• **EXERCISE BRIEF**
Write out, word for word, the passage of the Django Post and Comment excerpt that begins with "Now we’re familiar" and continues through "for p', created_at=timezone.now())".

• **PAGE EXCERPT**
■ ■ ■ ■ ■ ■ ■
Now we’re familiar with the new Post model, how about using it side-by-side with the new Comment. A Post can have multiple Comments while a Comment can have only one Post.

>>> c = m.Comment(message='This is a comment for p', created_at=timezone.now())
>>> c.post = p
>>> c.post
<Post: Post object>
>>> c.post.id == p.id
True
>>> # Since c is not saved yet, p.comment_set.all() does not include it.
>>> p.comment_set.all()
[]
>>> c.save()
>>> # Once c is saved into the database, p.comment_set.all() will have it.
>>> p.comment_set.all()
[<Comment: Comment object>]
>>> p.comment_set.all()[0].id == c.id
True
>>> c2 = m.Comment(message='This is another comment for p.', created_at=timezone.now())
>>> # If c2.post is not specified, then Django will raise a DoseNotExist exception.
>>> c2.post
Traceback (most recent call last):
  File "<console>", line 1, in <module>
  File "/Users/xiaonuogantan/python2-workspace/lib/python2.7/site-packages/django/db/models/fields/related.py", line 389, in __get__
    raise self.field.rel.to.DoesNotExist
DoesNotExist
>>> # Assign Post p to c2.
>>> c2.post = p
>>> c2.save()
>>> p.comment_set.all()
■ ■ ■ ■ ■ ■ ■
Stored items:
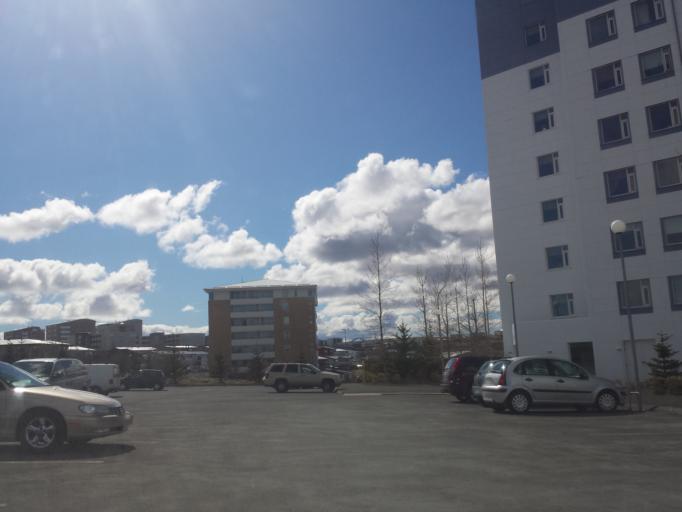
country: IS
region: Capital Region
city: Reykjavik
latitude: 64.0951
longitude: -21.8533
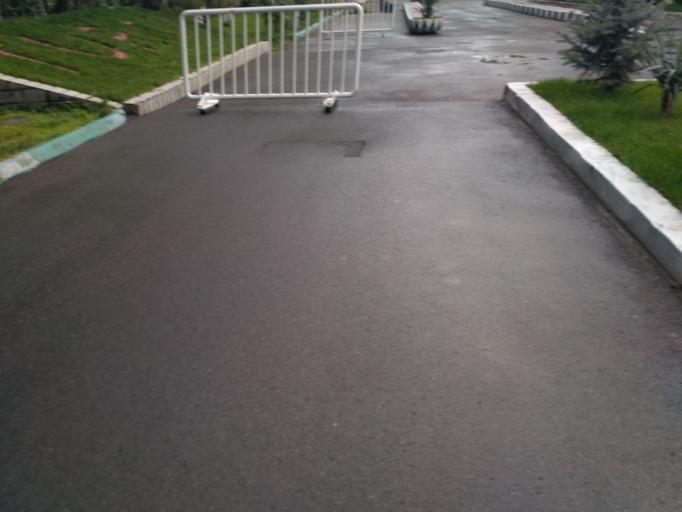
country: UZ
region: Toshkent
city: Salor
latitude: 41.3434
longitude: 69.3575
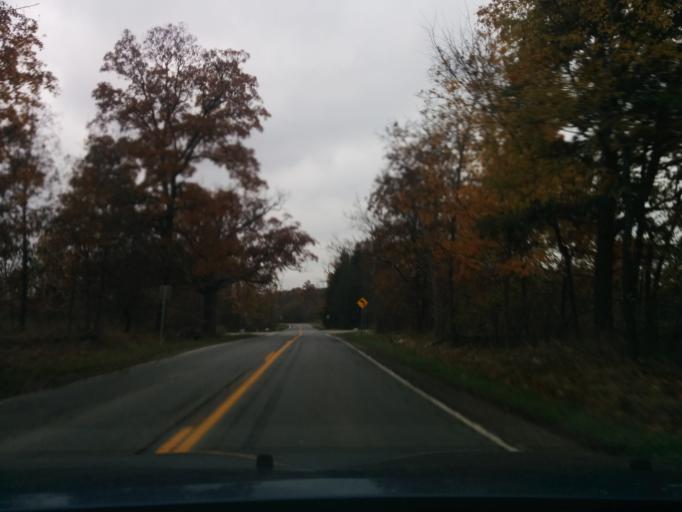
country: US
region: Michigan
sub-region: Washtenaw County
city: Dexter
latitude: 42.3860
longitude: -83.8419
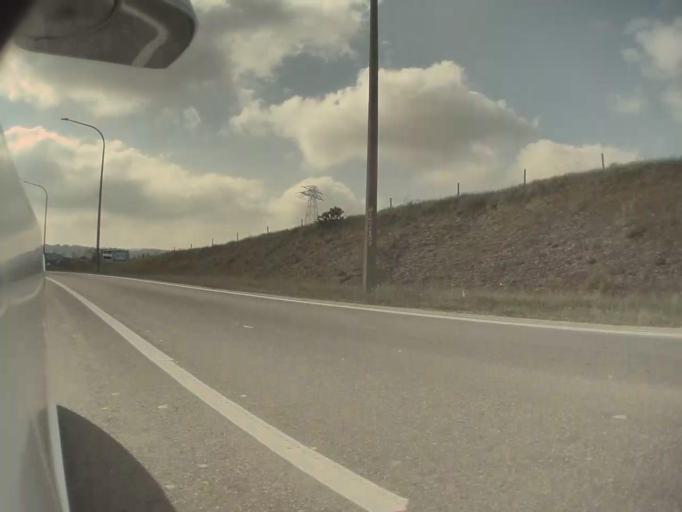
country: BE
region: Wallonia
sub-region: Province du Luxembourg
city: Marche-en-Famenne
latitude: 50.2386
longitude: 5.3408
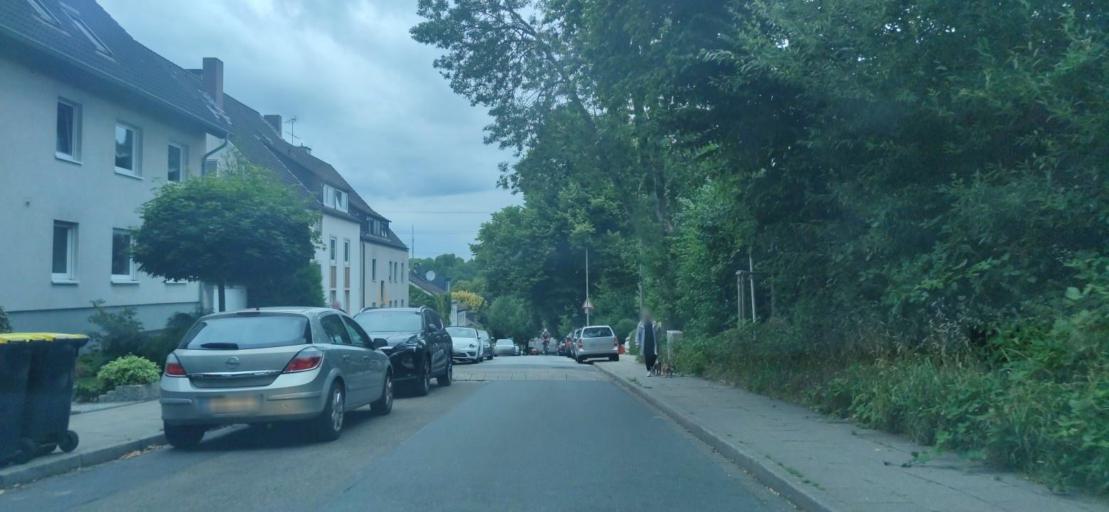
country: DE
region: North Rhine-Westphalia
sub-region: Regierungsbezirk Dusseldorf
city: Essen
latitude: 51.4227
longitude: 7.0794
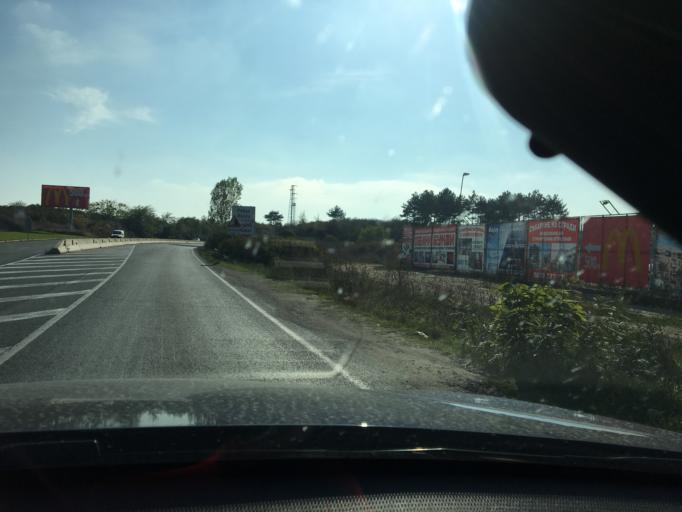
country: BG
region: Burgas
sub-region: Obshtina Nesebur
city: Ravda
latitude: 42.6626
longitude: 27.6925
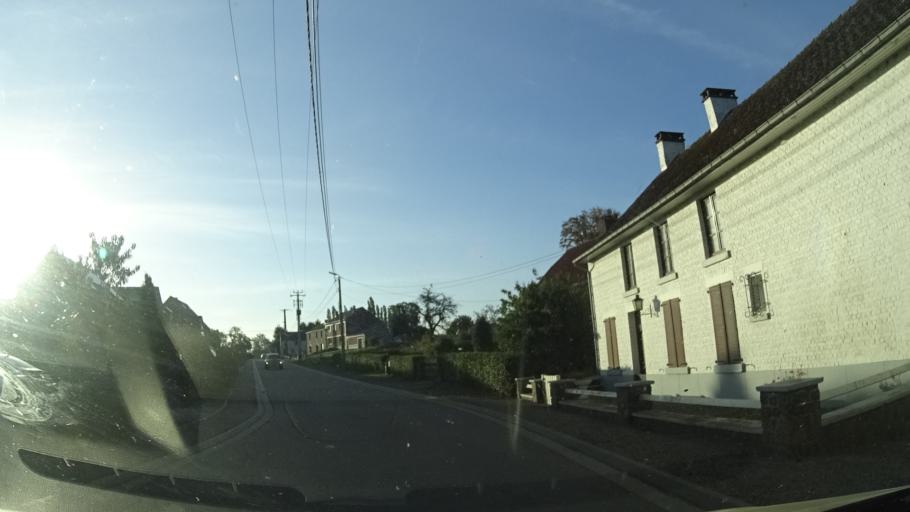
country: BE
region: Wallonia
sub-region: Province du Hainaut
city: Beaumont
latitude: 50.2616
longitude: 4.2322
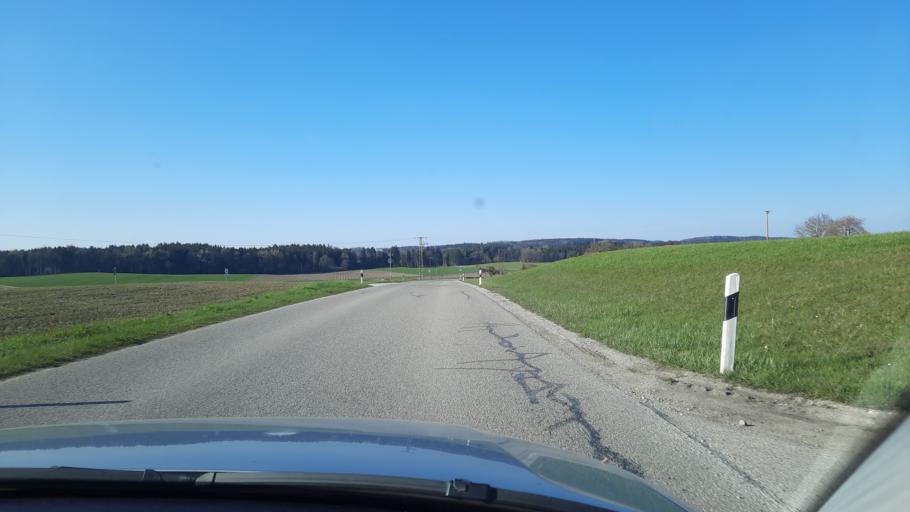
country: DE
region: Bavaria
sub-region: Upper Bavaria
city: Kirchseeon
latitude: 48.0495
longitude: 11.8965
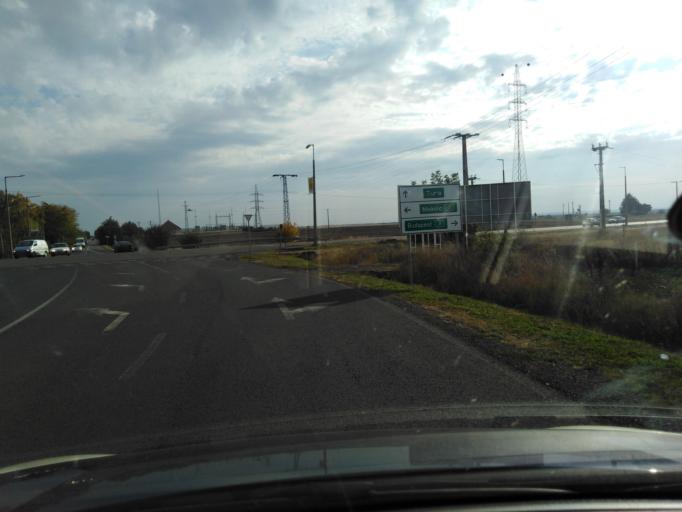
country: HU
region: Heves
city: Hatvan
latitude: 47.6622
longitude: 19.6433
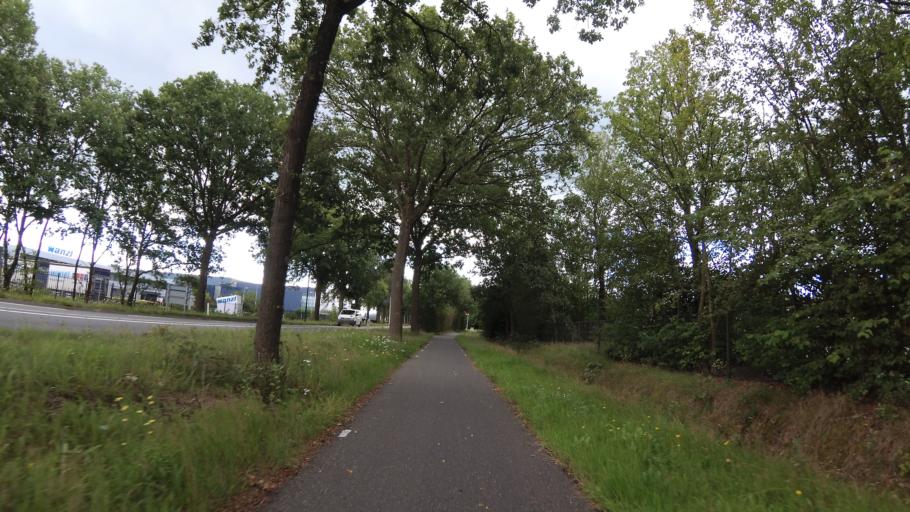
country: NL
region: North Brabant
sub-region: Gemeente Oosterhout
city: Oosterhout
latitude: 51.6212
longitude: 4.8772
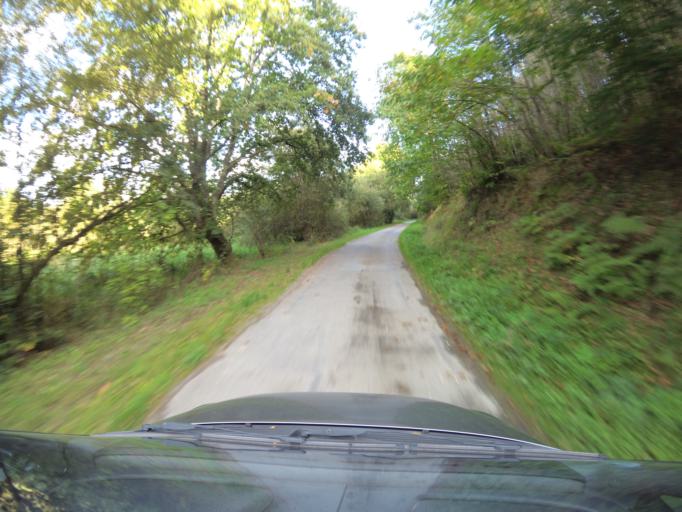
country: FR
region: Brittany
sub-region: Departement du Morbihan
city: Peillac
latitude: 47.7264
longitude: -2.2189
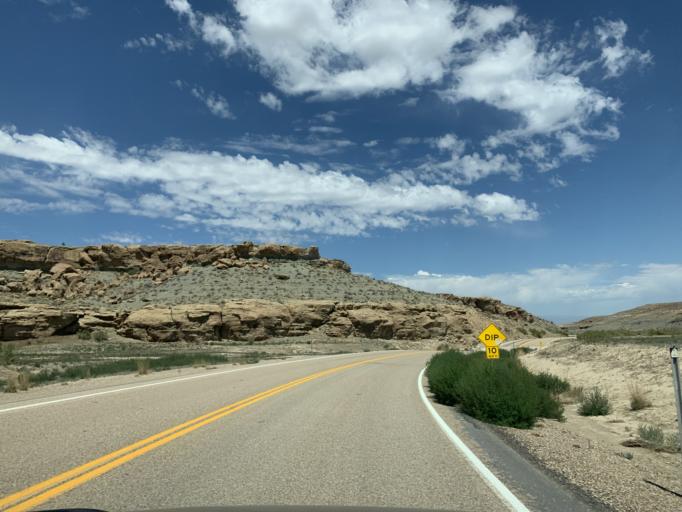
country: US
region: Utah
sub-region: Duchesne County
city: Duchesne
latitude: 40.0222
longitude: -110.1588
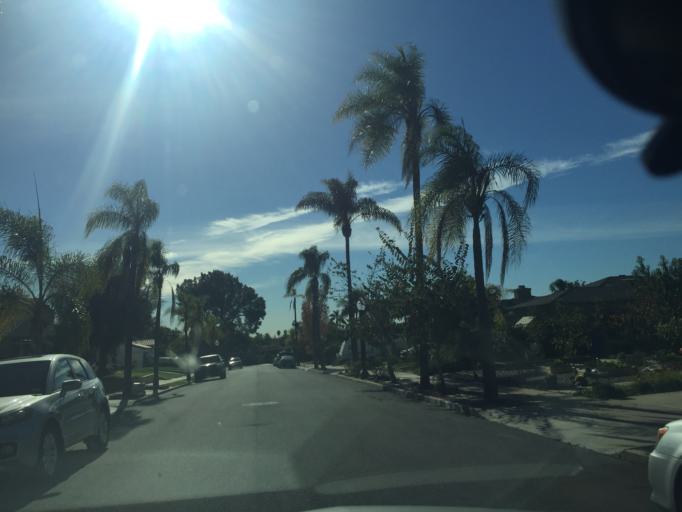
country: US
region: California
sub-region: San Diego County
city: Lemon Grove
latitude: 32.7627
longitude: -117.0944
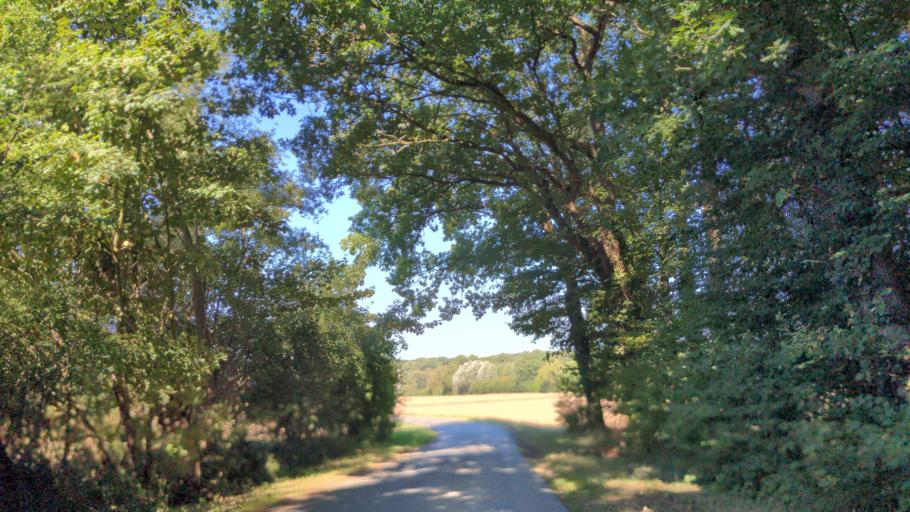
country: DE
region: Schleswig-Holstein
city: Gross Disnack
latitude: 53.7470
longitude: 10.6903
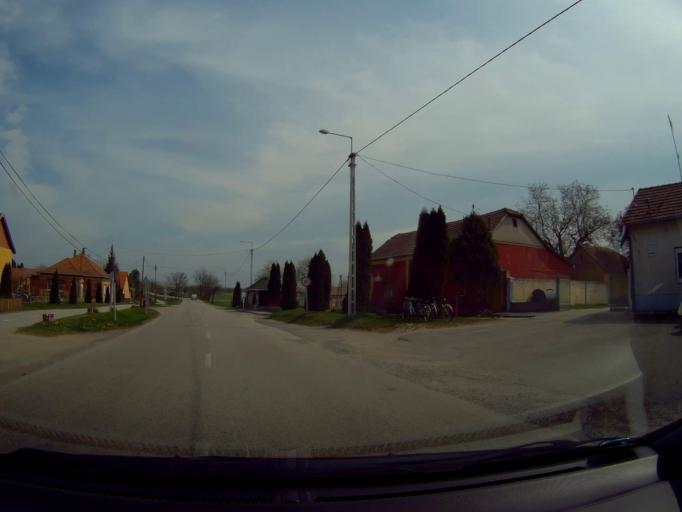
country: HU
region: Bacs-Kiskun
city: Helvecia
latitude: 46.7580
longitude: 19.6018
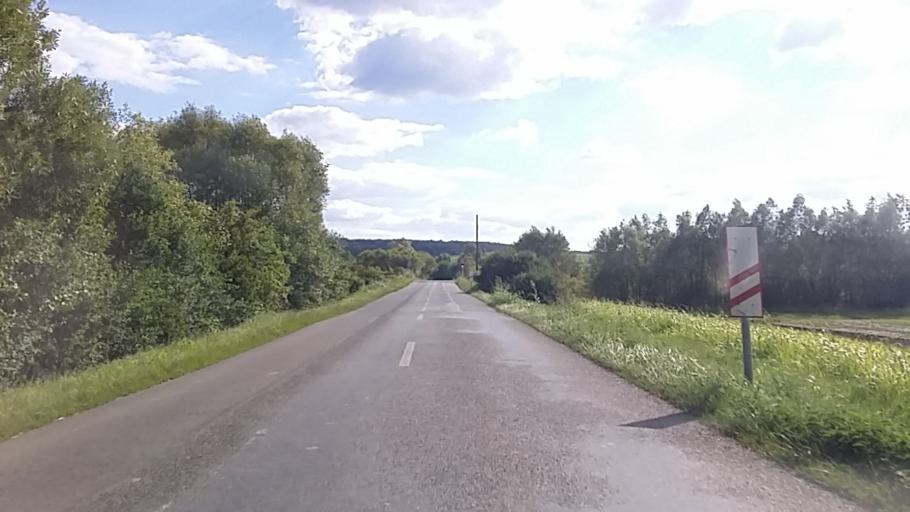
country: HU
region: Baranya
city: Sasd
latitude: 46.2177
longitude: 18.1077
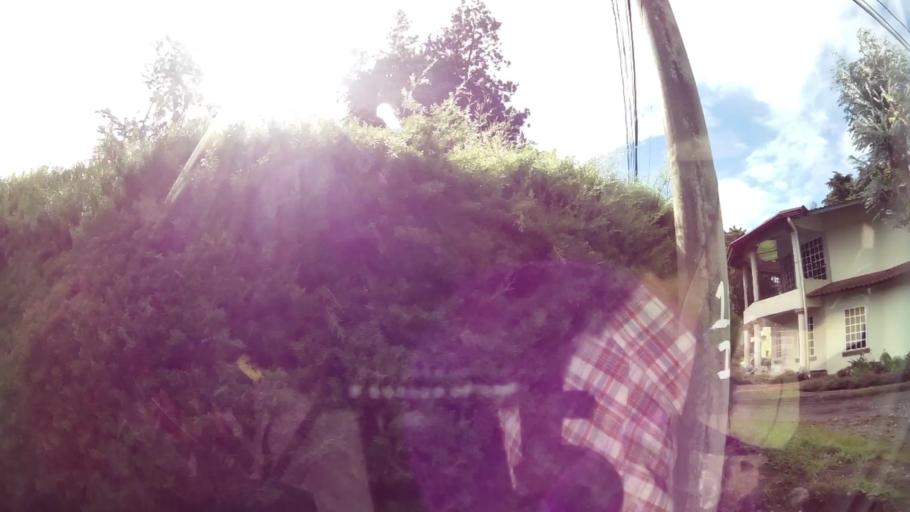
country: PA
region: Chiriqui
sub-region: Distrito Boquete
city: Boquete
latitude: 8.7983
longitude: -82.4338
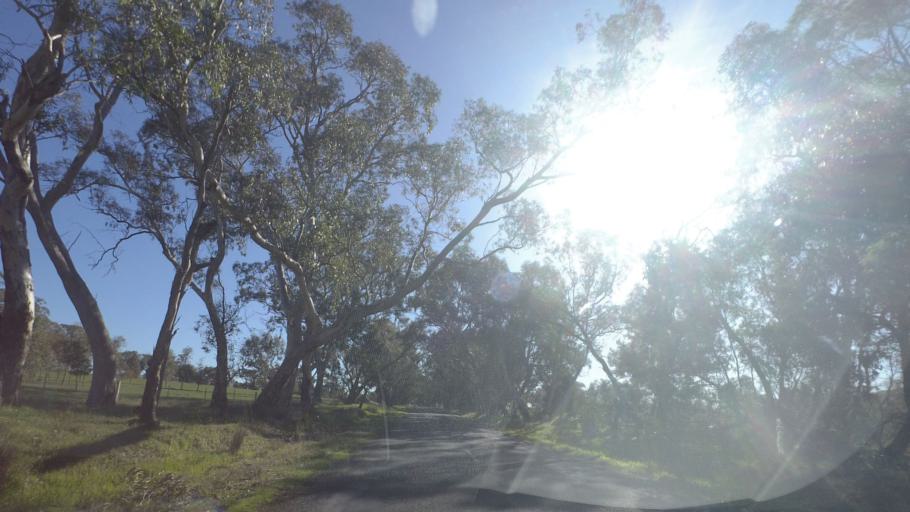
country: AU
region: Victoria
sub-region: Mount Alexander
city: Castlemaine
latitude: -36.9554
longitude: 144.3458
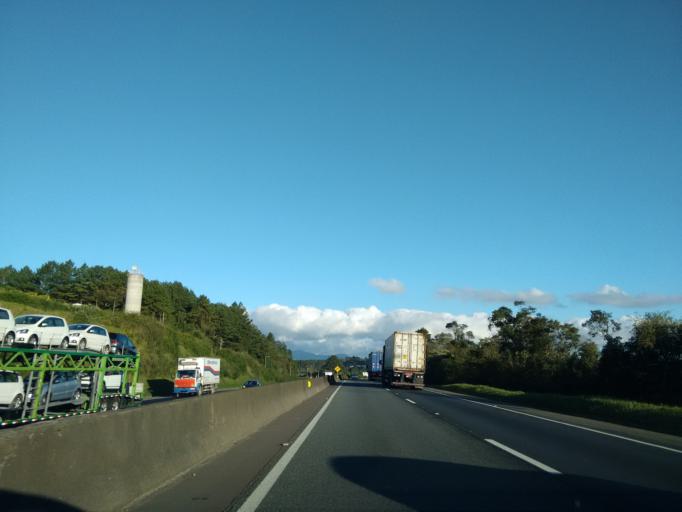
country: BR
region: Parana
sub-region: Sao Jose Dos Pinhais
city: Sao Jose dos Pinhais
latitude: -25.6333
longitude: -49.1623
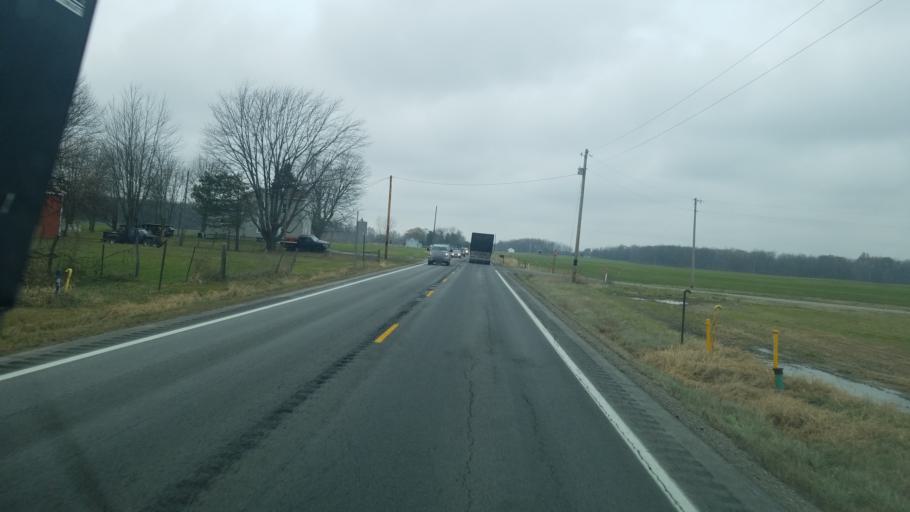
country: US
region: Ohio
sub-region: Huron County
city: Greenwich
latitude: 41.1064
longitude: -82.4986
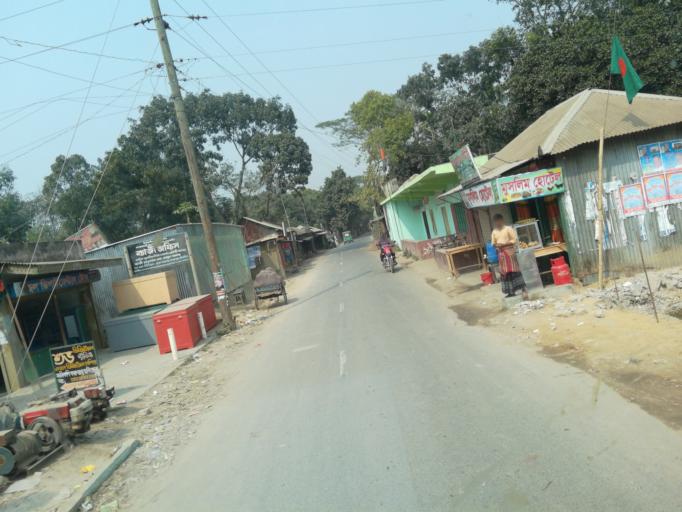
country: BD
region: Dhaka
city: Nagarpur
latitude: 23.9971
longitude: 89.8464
■ ■ ■ ■ ■ ■ ■
• **COMPLETE ANSWER**
Now we’re familiar with the new Post model, how about using it side-by-side with the new Comment. A Post can have multiple Comments while a Comment can have only one Post.

>>> c = m.Comment(message='This is a comment for p', created_at=timezone.now())